EXTRACTED ENTRIES

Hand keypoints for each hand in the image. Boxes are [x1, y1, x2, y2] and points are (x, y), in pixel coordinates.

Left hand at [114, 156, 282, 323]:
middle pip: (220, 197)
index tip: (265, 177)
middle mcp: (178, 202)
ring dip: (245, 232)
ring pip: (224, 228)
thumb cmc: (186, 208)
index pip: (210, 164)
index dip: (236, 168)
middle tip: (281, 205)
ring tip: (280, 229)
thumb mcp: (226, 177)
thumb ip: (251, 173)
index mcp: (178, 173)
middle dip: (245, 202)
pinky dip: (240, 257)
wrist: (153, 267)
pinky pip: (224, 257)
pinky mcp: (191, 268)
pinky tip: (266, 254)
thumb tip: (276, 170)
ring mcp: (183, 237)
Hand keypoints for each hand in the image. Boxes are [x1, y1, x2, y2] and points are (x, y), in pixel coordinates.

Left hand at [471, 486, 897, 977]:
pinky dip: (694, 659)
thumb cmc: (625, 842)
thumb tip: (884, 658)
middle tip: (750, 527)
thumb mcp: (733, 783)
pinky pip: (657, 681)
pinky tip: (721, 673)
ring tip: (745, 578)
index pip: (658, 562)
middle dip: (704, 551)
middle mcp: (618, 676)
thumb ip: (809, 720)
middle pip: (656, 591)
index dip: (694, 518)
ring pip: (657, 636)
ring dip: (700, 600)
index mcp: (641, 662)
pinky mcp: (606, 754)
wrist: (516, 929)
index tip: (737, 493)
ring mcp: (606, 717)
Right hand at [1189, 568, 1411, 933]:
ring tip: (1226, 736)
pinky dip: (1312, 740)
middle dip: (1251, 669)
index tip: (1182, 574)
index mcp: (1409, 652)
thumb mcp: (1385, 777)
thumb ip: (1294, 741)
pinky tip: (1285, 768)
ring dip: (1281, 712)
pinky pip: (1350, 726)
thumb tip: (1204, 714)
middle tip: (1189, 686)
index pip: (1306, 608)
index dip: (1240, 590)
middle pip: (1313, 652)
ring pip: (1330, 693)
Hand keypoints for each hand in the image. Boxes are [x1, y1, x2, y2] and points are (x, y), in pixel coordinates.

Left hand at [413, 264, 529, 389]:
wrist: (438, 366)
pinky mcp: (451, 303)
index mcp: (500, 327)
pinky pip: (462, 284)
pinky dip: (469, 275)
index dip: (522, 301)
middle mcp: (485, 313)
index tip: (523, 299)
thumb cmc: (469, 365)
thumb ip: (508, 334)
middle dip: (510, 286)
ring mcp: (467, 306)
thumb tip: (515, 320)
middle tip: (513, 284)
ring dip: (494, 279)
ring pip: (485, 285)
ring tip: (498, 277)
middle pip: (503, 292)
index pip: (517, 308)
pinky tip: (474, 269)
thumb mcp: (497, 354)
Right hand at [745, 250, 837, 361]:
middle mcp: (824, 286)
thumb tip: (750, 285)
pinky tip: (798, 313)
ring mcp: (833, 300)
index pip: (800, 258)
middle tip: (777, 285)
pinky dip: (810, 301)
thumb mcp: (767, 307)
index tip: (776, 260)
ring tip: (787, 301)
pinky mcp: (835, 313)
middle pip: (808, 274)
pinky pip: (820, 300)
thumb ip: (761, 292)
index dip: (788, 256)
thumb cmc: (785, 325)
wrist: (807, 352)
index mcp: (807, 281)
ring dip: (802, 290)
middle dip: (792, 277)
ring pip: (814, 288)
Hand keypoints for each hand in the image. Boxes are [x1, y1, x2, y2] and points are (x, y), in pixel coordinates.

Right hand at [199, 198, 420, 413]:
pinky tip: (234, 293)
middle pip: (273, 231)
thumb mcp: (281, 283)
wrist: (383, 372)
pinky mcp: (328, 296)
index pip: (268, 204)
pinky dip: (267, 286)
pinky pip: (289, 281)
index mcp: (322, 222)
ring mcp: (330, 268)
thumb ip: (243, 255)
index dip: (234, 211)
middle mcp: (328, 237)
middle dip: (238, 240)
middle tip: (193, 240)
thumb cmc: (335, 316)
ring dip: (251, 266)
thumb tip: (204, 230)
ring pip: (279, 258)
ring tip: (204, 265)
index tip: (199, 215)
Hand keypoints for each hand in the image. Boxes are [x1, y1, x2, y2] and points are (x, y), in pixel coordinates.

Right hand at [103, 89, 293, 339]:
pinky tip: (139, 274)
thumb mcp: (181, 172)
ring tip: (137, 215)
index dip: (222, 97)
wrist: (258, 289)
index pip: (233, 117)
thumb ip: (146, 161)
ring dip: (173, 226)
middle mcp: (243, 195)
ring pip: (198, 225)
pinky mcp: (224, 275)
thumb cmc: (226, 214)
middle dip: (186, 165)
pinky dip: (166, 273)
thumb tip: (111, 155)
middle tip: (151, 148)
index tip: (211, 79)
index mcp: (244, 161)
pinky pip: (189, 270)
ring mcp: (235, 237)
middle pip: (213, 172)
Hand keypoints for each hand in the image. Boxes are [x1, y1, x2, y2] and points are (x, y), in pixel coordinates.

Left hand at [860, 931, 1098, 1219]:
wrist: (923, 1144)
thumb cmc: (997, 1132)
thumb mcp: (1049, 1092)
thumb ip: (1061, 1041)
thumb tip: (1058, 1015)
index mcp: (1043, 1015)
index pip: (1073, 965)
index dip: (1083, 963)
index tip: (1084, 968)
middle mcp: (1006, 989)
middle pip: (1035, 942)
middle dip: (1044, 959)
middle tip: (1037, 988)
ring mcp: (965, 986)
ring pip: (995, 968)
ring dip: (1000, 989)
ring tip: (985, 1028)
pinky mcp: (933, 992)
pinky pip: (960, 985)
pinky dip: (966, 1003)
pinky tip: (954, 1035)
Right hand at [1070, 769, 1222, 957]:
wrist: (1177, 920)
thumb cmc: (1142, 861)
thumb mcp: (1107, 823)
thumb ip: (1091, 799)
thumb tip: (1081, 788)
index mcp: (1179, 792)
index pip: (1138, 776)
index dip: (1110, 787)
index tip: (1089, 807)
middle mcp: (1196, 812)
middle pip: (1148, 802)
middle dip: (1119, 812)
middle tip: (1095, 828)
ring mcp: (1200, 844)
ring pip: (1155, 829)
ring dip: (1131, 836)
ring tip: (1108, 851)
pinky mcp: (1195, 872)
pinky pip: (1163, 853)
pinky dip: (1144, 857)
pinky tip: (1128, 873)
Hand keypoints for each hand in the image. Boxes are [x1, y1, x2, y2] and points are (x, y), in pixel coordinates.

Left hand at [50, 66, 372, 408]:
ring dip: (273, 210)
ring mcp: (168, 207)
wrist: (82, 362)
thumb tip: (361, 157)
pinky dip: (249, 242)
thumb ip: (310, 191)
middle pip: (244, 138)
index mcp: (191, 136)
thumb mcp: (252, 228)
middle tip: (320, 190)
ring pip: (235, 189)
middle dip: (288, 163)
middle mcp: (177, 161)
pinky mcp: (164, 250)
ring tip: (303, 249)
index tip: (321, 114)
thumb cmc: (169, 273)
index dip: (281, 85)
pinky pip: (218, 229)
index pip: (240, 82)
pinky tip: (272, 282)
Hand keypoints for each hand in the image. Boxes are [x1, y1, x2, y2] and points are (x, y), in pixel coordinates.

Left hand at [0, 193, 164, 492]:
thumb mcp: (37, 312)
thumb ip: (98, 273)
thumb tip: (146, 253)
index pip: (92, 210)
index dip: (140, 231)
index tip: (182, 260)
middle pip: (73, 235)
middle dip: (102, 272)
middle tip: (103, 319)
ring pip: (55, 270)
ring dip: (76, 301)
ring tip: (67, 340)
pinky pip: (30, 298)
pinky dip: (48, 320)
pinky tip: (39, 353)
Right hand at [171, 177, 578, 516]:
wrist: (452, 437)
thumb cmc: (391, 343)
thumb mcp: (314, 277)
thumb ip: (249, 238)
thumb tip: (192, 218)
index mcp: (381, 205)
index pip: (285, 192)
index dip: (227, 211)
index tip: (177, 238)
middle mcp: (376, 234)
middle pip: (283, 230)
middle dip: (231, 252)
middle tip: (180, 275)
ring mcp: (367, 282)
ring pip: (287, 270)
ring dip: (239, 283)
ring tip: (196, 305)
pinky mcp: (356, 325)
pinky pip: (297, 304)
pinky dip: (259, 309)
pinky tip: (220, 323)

EXERCISE AIM
The answer is the line holding "ring tip: (303, 249)" and all the lines after it through the end of the records, repeated exactly.

SOLUTION FOR THIS EXERCISE
ring tip: (303, 249)
index tip: (321, 114)
thumb cmc: (169, 273)
index dip: (281, 85)
pinky pip: (218, 229)
index pip: (240, 82)
pinky tip: (272, 282)
Hand keypoints for each hand in the image. Boxes are [x1, y1, x2, y2] and points are (x, y), in pixel coordinates.

Left hand at [0, 193, 164, 492]:
thumb mcp: (37, 312)
thumb ip: (98, 273)
thumb tip: (146, 253)
index pip: (92, 210)
index dip: (140, 231)
index tip: (182, 260)
middle pip: (73, 235)
middle dip: (102, 272)
middle tip: (103, 319)
ring pip: (55, 270)
ring dip: (76, 301)
ring tip: (67, 340)
pinky pip: (30, 298)
pinky dip: (48, 320)
pinky tip: (39, 353)
Right hand at [171, 177, 578, 516]:
wrist: (452, 437)
thumb cmc: (391, 343)
thumb mcp: (314, 277)
thumb ip: (249, 238)
thumb tip: (192, 218)
index mcp: (381, 205)
index pip: (285, 192)
index dip: (227, 211)
index tip: (177, 238)
middle mcp: (376, 234)
middle pip: (283, 230)
middle dip: (231, 252)
middle tip: (180, 275)
ring mcp: (367, 282)
ring pip: (287, 270)
ring dip: (239, 283)
ring tip: (196, 305)
pinky mcp: (356, 325)
pinky pip: (297, 304)
pinky dip: (259, 309)
pinky tip: (220, 323)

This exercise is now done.